« Ebranler les hommes » par Christiane Taubira, Garde des Sceaux, ministre de la Justice

Il est triste, infiniment triste, d’achever une année sur les pitreries obscènes d’un antisémite multirécidiviste. Faut-il que son talent soit stérile pour qu’il n’ait d’autres motifs pour faire s’esclaffer des esprits irresponsables ou incultes ou pervers, qu’une tragédie, un génocide, un indicible drame, de ceux dont on sait qu’on ne guérira pas, car rien ne nous consolera jamais des enfants dont la destinée s’est interrompue, brusquement ; et avant même cette violence de la mort industrielle, qui ne distingue pas, frappe sans rien connaître de ses victimes, la violence de l’arrachement, de la malnutrition, de la maladie, du désarroi, de cet inconnu irrationnellement hostile, la violence de la révélation de parents démunis qui ne peuvent protéger que par l’amour. Faut-il frayer avec les monstres pour trouver quelque plaisir à se faire complice, après coup, de ce crime contre l’humanité ? Faut-il avoir rompu avec les hommes pour ne pas être saisi d’effroi à l’évocation de la machination démente qui a organisé le discrédit, la cabale, les rafles, le transport surencombré, la promiscuité, le tri à l’arrivée, l’entassement dans les camps, le rituel macabre de la procession jusqu’aux chambres à gaz ? Faut-il avoir le cœur sec comme une branche tombée depuis des millénaires et pétrifiée, pour ne pas voir un semblable dans l’autre, homme, femme, enfant, celle, celui qui nous manque d’avoir été exterminé par cette froide folie ? « Au nombre des choses capables d’ébranler les hommes, il y a le souci des autres ». Albert O. Hirshman.

Agir. Réfléchir et agir. Relire attentivement la circulaire du 27 juin 2012 pour voir si nous aurions oublié une ligne, une virgule dont dépendrait l’efficacité des poursuites. Examiner note par note ce qui aurait pu être traité différemment, plus sévèrement. Comment faire face à cette nouvelle épreuve pour la démocratie ?

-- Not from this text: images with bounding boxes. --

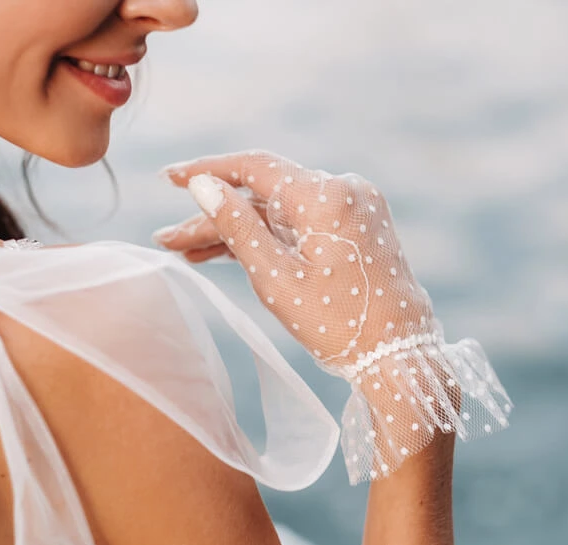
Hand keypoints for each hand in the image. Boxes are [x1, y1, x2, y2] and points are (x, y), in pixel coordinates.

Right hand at [158, 150, 437, 373]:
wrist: (399, 355)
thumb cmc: (338, 323)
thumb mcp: (275, 278)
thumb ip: (236, 227)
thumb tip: (203, 185)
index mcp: (326, 196)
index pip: (254, 167)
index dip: (207, 171)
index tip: (169, 179)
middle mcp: (344, 190)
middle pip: (263, 195)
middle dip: (216, 217)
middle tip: (168, 240)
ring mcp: (354, 208)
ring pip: (280, 212)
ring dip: (238, 231)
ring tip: (187, 252)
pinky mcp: (357, 228)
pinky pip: (302, 224)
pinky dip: (270, 238)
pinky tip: (228, 253)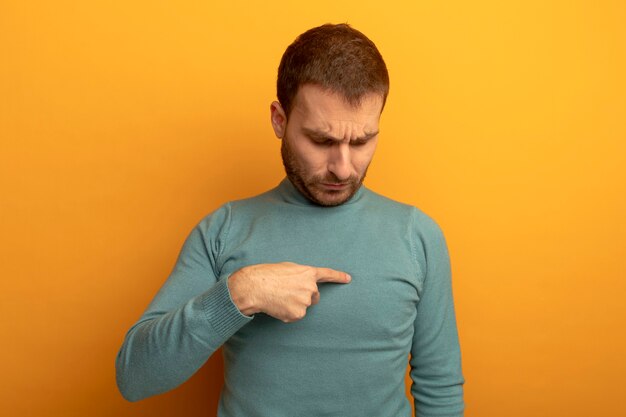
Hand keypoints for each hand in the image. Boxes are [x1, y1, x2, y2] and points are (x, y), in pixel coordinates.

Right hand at [227, 262, 350, 322]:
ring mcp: (305, 301)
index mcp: (308, 273)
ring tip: (279, 297)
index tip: (348, 279)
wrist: (256, 286)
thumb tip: (303, 284)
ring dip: (294, 305)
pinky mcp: (298, 314)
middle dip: (304, 296)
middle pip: (314, 296)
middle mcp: (310, 287)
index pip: (327, 274)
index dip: (338, 276)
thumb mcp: (287, 268)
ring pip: (303, 307)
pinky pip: (295, 316)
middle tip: (287, 293)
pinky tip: (278, 306)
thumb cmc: (268, 275)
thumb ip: (300, 275)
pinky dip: (287, 314)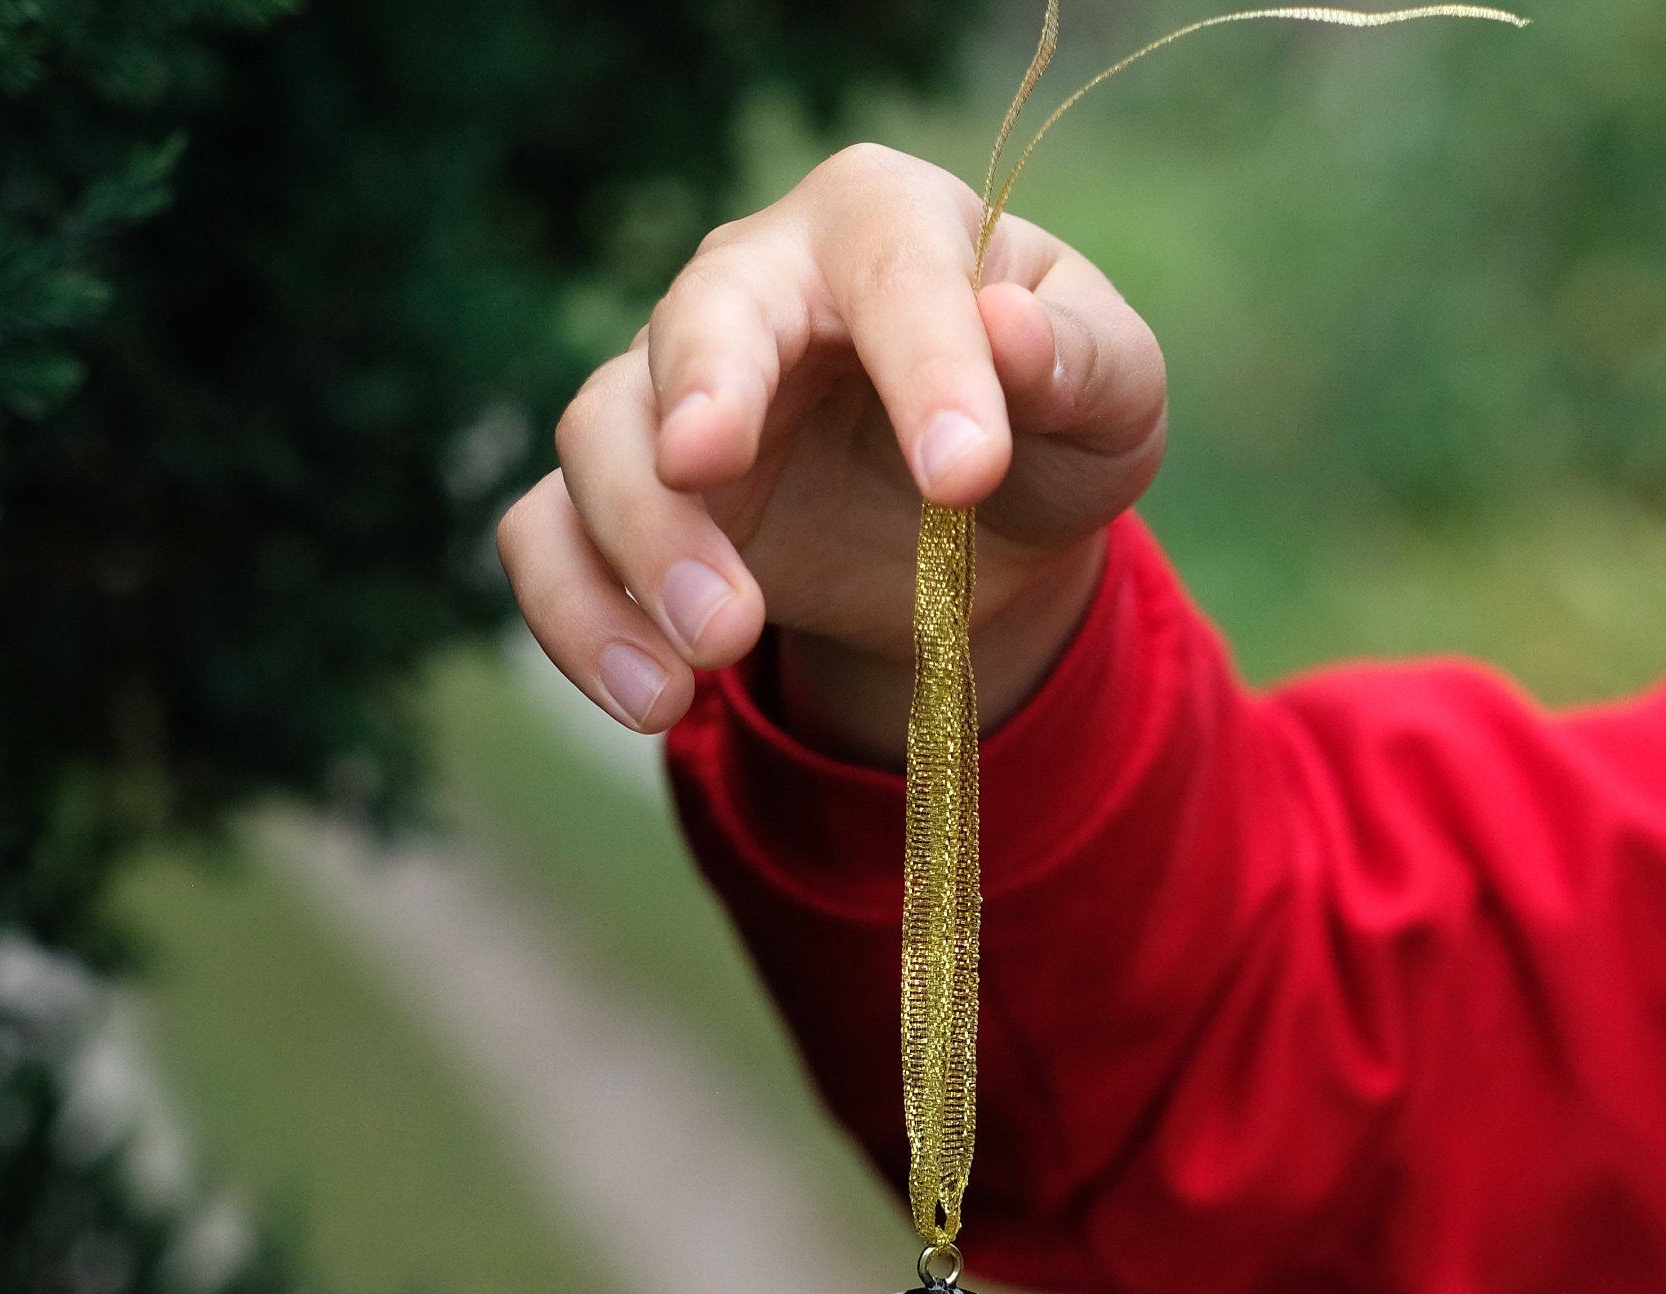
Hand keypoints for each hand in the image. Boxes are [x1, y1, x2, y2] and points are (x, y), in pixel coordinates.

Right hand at [499, 143, 1168, 762]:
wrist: (986, 511)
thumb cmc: (1051, 414)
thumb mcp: (1116, 393)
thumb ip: (1086, 362)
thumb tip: (1014, 332)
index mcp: (885, 224)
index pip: (894, 272)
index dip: (927, 367)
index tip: (967, 473)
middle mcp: (754, 282)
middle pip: (697, 321)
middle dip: (700, 398)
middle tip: (705, 470)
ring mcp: (673, 389)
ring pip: (601, 433)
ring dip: (646, 542)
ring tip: (720, 647)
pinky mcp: (632, 496)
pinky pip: (549, 537)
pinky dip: (580, 617)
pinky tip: (650, 697)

La démocratie s’enorgueillit d’avoir conscience que la justice des hommes est faillible. Pour en limiter les risques, elle a prévu des garanties, l’audience publique, le débat contradictoire, les droits de la défense, l’appel, et même le doute qui doit profiter à l’accusé. Elle a prévu des procédures et convient de leur nullité en cas de non-respect des règles.

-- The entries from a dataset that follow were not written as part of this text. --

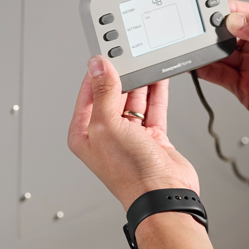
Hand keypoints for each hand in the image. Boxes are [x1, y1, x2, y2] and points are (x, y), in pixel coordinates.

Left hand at [68, 56, 198, 210]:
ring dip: (140, 83)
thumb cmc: (130, 173)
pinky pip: (153, 109)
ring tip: (145, 62)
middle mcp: (106, 135)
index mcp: (85, 133)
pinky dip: (156, 93)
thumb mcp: (107, 124)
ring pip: (134, 100)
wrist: (163, 194)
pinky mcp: (152, 138)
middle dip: (121, 76)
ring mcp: (129, 137)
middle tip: (129, 56)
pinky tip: (159, 78)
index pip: (87, 94)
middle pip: (112, 95)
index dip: (96, 73)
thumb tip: (98, 66)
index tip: (105, 54)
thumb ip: (104, 92)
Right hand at [195, 0, 248, 139]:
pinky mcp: (242, 86)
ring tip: (190, 49)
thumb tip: (236, 20)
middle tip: (194, 34)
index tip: (205, 14)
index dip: (220, 11)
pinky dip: (204, 71)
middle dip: (208, 32)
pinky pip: (218, 75)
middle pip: (223, 33)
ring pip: (218, 54)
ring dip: (204, 52)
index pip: (239, 12)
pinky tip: (196, 66)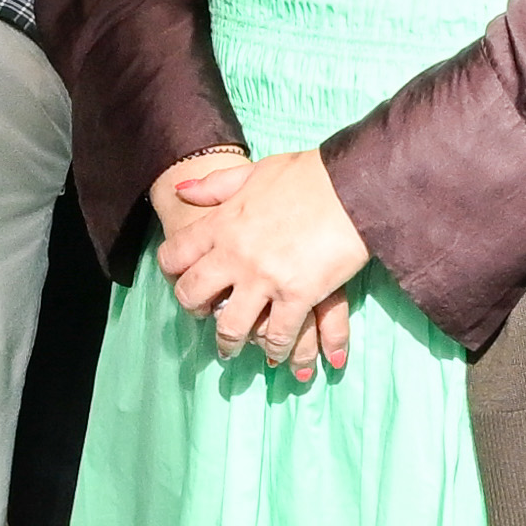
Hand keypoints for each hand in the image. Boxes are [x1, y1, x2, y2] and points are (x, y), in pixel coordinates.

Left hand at [150, 143, 368, 381]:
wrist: (353, 186)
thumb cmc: (309, 175)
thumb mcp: (256, 171)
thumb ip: (216, 185)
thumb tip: (181, 191)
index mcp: (222, 223)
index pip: (176, 255)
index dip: (171, 272)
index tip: (180, 279)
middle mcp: (235, 255)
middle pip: (193, 295)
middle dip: (193, 311)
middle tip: (203, 317)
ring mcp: (264, 279)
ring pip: (231, 327)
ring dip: (229, 343)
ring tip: (231, 349)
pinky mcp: (297, 296)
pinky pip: (277, 334)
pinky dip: (275, 349)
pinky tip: (275, 354)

C’est sa grandeur, sa supériorité sur les régimes totalitaires ou même simplement autoritaires. C’est aussi sa servitude. Sa vulnérabilité. Mais elle doit être capable de se défendre. La liberté d’expression doit demeurer le principe. Ce principe ne peut servir de paravent à des ignominies. Ce qui relève du débat public doit être débattu. Ce qui relève de la Justice doit être sanctionné. Ces ignominies sont des délits. Elles sont matière pour la Justice. La Justice n’a pas failli. Les procureurs ont poursuivi, les juges ont jugé. Les condamnations sont multiples. Il appartient aux magistrats d’apprécier le degré de gravité qu’induit la multirécidive. Mais il revient aussi à la Justice de veiller à l’exécution de ses décisions. C’est une condition de sa crédibilité et de sa justesse. L’organisation frauduleuse d’insolvabilité est punie par la loi, aux termes de l’article 314-7 du code pénal ; et si elle est avérée, elle doit faire l’objet des diligences nécessaires. Au titre de l’unité de l’Etat, le Trésor public doit être en mesure de procéder, par tous moyens de droit, au recouvrement des sommes dues au regard des décisions de justice.

Sanctionner avec efficacité est indispensable mais ne suffira pas. Pas lorsqu’un pitoyable bouffon spécule davantage sur les dividendes d’un scandale que sur les risques judiciaires.

Ces provocations putrides testent la société, sa santé mentale, sa solidité éthique, sa vigilance. Il nous faut y répondre, car la démocratie ne peut se découvrir impuissante face à des périls qui la menacent intrinsèquement. Il faut donc descendre dans l’arène, disputer pied à pied, pouce par pouce l’espace de vie commune, faire reculer cette barbarie ricanante, la refouler, occuper le terrain par l’exigence et la convivialité.

Car il est hors de question de commencer l’année en « livrant le monde aux assassins d’aubes » (Aimé Césaire).